Page images and extracted text:
---------------
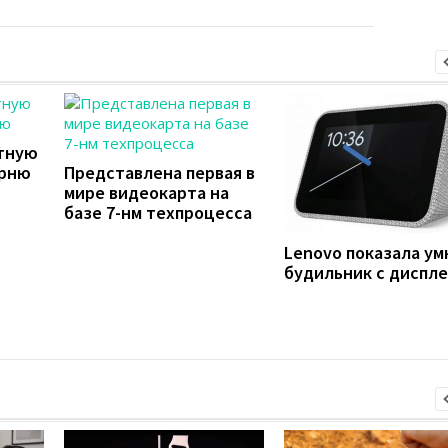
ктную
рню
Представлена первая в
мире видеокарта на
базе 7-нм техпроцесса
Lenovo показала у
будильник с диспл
---------------
Nothing but the exact text of the records should appear in your answer, with no pictures. Please write it out.

## Completed exercise
ктную
рню
Представлена первая в
мире видеокарта на
базе 7-нм техпроцесса
Lenovo показала у
будильник с диспл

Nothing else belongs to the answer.